(What you will do): Which of the lines below hold "rect"? Please return each one.

(Information):
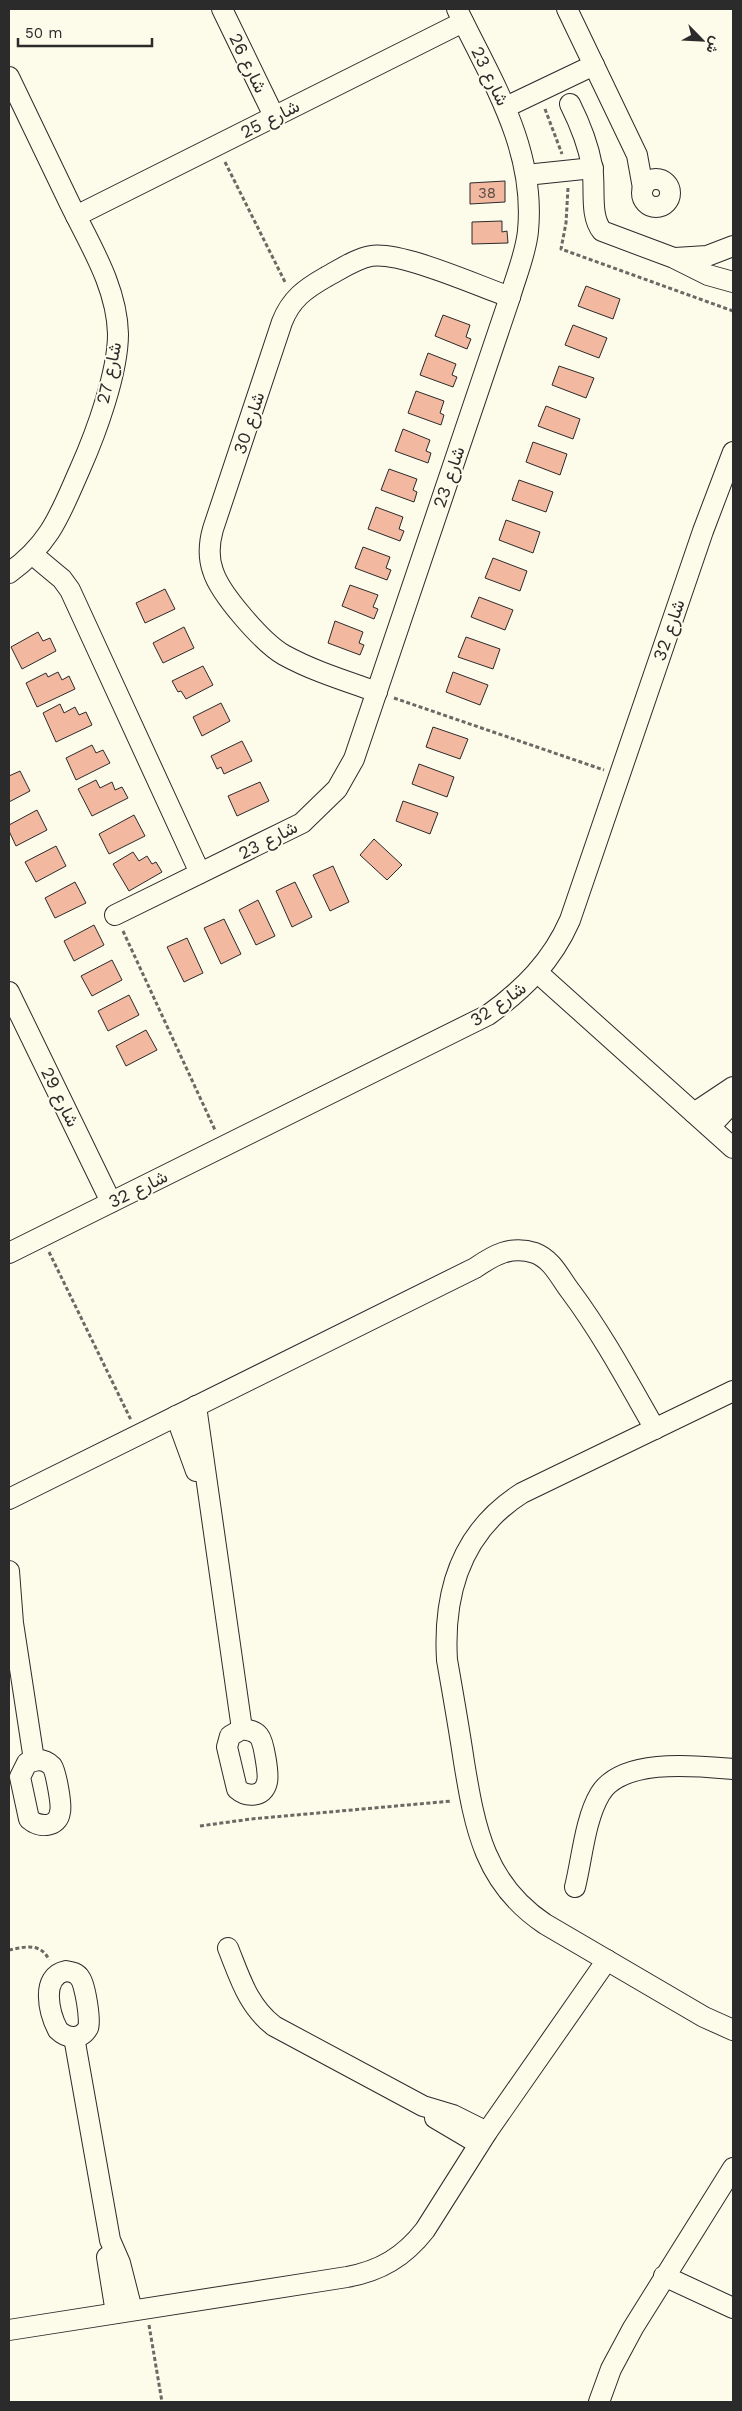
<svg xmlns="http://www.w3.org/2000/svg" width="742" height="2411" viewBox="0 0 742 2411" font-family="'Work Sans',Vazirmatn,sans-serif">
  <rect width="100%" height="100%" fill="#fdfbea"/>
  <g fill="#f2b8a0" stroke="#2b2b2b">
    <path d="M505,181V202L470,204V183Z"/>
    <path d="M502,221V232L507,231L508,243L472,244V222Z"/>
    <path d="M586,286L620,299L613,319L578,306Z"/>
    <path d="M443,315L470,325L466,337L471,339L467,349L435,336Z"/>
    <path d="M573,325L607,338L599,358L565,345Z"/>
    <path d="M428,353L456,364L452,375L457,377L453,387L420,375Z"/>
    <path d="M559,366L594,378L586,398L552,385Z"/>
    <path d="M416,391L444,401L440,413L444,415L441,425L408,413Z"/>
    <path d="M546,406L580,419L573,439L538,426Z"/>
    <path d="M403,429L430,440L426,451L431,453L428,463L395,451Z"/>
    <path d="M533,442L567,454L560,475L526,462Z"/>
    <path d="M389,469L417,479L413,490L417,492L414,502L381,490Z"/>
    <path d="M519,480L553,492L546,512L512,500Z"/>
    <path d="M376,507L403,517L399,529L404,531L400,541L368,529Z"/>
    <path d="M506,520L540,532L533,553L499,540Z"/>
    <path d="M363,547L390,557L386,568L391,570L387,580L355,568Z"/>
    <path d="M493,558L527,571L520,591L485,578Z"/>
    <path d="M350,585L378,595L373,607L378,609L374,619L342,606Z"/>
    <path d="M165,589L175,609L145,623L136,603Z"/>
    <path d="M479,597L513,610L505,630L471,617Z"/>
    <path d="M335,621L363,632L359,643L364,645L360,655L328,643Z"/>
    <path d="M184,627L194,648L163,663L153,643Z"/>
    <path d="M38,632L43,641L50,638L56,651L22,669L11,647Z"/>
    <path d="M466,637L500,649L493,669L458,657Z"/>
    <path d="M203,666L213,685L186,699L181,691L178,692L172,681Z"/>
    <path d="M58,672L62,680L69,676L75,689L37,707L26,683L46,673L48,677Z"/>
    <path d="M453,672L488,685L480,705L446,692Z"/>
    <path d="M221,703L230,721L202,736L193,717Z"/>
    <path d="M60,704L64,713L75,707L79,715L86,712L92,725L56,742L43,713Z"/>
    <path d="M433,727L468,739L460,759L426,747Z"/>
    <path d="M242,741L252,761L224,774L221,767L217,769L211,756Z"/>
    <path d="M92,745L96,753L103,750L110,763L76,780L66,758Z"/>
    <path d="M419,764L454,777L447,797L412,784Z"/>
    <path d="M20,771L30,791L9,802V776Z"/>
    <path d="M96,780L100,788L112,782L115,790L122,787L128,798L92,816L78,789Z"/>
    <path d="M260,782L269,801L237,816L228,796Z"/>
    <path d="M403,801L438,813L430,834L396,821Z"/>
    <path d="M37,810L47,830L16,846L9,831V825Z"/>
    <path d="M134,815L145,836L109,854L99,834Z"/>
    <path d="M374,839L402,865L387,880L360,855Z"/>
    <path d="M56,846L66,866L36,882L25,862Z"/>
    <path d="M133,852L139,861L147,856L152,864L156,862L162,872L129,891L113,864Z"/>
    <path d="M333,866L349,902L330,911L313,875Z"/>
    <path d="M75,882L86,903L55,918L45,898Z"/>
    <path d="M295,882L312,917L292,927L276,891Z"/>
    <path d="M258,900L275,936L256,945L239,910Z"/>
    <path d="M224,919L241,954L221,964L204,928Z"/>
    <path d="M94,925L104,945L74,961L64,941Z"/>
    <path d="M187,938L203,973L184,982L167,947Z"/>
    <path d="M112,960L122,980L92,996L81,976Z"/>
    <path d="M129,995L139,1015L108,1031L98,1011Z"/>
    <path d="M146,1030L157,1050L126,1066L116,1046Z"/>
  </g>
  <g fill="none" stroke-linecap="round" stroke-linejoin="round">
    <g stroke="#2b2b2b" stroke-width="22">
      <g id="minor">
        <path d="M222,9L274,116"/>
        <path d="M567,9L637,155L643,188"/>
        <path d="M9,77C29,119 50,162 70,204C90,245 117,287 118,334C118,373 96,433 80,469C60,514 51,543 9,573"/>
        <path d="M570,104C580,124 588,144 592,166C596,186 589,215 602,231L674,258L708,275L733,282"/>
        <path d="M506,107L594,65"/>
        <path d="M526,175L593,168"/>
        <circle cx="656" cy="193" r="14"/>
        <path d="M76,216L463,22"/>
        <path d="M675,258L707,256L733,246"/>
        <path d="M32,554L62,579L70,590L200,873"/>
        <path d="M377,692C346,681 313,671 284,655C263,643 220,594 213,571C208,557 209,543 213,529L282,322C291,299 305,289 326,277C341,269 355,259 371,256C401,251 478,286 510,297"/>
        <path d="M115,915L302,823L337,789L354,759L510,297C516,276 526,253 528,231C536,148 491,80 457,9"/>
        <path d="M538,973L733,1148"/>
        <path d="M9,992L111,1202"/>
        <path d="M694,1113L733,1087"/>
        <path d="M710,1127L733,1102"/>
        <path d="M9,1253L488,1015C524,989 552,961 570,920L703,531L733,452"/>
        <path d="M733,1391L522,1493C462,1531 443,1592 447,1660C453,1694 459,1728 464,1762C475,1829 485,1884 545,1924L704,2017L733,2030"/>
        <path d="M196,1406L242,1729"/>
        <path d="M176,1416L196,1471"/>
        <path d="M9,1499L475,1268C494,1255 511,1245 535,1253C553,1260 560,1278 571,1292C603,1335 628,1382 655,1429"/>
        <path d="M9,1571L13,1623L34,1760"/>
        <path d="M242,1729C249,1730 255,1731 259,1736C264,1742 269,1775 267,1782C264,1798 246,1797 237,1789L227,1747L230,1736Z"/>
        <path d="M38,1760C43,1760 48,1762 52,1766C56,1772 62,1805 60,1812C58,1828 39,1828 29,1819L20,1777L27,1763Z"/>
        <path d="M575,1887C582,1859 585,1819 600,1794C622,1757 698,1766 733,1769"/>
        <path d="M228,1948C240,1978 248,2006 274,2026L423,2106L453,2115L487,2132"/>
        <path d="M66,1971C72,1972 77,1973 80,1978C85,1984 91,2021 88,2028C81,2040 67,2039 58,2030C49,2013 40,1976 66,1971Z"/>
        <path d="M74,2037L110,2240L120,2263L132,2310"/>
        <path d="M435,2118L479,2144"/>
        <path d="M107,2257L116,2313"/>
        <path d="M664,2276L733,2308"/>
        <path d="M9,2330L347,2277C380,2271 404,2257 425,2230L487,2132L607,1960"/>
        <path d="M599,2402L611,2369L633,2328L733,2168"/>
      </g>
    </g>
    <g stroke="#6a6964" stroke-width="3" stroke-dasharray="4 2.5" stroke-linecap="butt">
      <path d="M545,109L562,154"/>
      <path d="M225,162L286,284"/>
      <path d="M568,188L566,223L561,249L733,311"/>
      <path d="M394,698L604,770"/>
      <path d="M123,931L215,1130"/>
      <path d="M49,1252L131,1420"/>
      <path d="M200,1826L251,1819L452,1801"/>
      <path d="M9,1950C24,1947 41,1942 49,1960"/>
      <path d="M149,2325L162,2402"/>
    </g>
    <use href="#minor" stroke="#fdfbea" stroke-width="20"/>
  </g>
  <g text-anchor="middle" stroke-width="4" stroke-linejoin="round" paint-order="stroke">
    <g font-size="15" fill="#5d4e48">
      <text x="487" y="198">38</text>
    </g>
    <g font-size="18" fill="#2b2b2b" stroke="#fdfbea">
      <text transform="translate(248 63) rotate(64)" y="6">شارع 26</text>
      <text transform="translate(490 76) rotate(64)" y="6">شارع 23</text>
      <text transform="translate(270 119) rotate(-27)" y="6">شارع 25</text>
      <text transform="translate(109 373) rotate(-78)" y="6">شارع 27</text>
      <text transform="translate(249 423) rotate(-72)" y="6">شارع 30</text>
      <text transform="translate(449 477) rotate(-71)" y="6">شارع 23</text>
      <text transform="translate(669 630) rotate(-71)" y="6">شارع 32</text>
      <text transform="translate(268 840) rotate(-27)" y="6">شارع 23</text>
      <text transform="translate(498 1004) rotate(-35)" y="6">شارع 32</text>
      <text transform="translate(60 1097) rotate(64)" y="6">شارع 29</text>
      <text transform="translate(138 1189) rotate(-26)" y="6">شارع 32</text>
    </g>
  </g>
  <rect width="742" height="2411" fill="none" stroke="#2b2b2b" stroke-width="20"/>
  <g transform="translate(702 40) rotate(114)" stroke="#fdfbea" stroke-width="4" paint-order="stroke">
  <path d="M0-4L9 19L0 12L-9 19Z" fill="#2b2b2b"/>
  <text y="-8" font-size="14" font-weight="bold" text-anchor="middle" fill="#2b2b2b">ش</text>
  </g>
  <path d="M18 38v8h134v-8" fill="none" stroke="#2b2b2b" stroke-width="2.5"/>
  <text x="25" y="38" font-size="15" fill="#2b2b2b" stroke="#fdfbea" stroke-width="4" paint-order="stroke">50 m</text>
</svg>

(Response):
  <rect width="100%" height="100%" fill="#fdfbea"/>
  <rect width="742" height="2411" fill="none" stroke="#2b2b2b" stroke-width="20"/>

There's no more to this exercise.